Upon assuming the throne of America, Joe Biden will act swiftly to bring about his agenda of evil. His first move will be to pardon most of the criminals, including his son Hunter, who illegally paved his way to office.
Next, he plans to endorse the most heinous act conceivable by man, abortion, by allowing women to write it off in their taxes.
“What it really comes down to is that it’s a business expense. A women’s body is her business. Maintaining that business should be a tax write off.”
These were the words spoken by the president-elect this week in a speech given at a private donors dinner in San Francisco.
Liberals across the nation are scurrying to schedule abortions before the upcoming tax deadline. Christinith Pelosi, a scheduler for Planned Parenthood, tells us, “Business is booming. This announcement was a real boon for our industry.”
Abortionists themselves, however, are a little worried about the uptake in abortions. An abortion specialist who wanted to remain anonymous said, “We simply don’t have the bed or dumpster space to accommodate this kind of traffic. At this pace, we will soon have to set up triage tents in our parking lots. We may even have to fly in abortionists from other countries.”
Perhaps this is a bizarre form of remorse? After all, the three women currently impregnated by Hunter Biden are eager to get their abortions.
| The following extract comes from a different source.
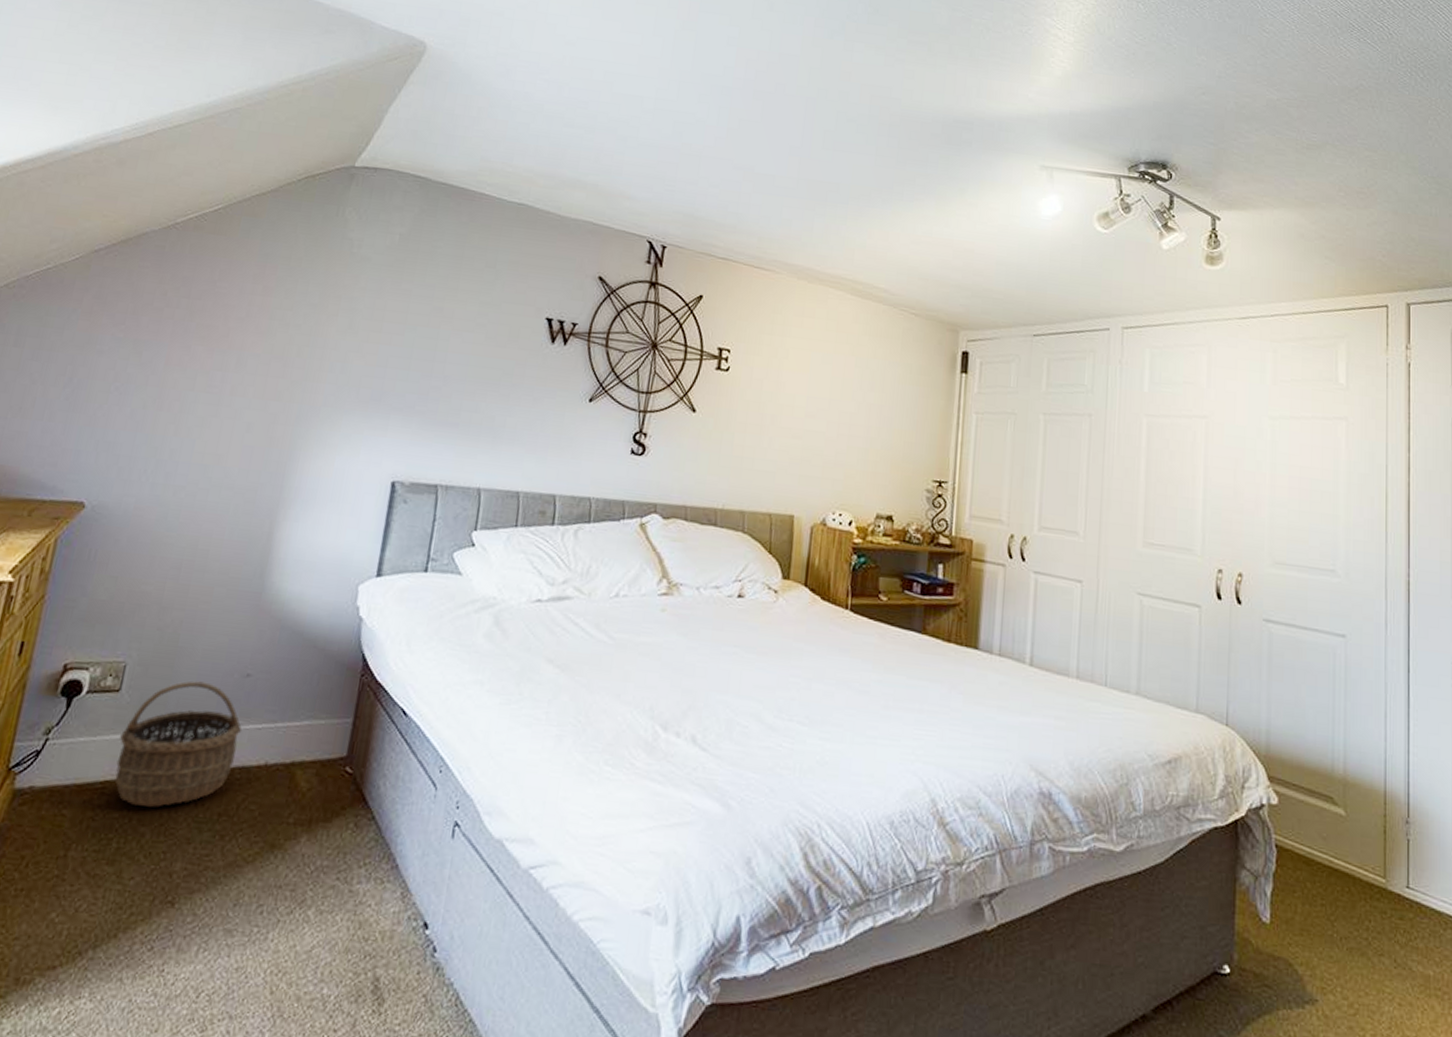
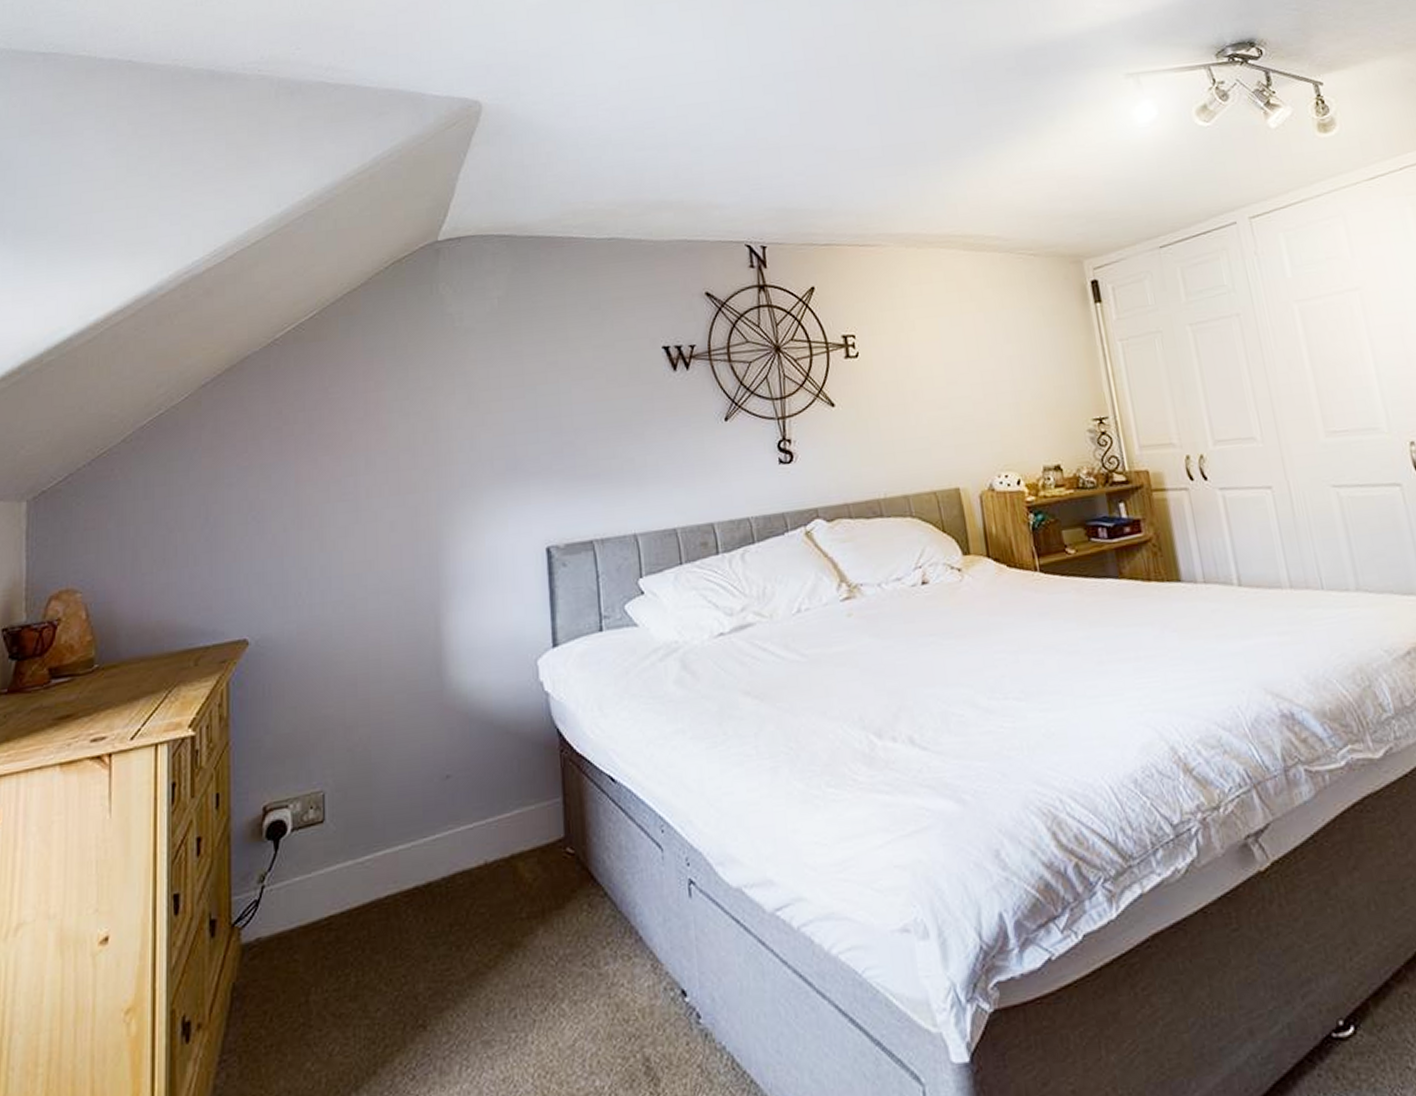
wicker basket: present [114,681,243,808] -> none [333,793,454,935]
Marcia Broflovski, Jan Mauer, and Cindy Brady have already scheduled their abortions for January 21 at the Dover, Delaware branch of Planned Parenthood. This could be looked at as some sort of payoff to them.
This harkens back to the wise words of Road House star Sam Elliott, “If Trump isn’t re-elected, our streets will run red with the blood of infants.”
I wonder if he knew how true his words would come to be?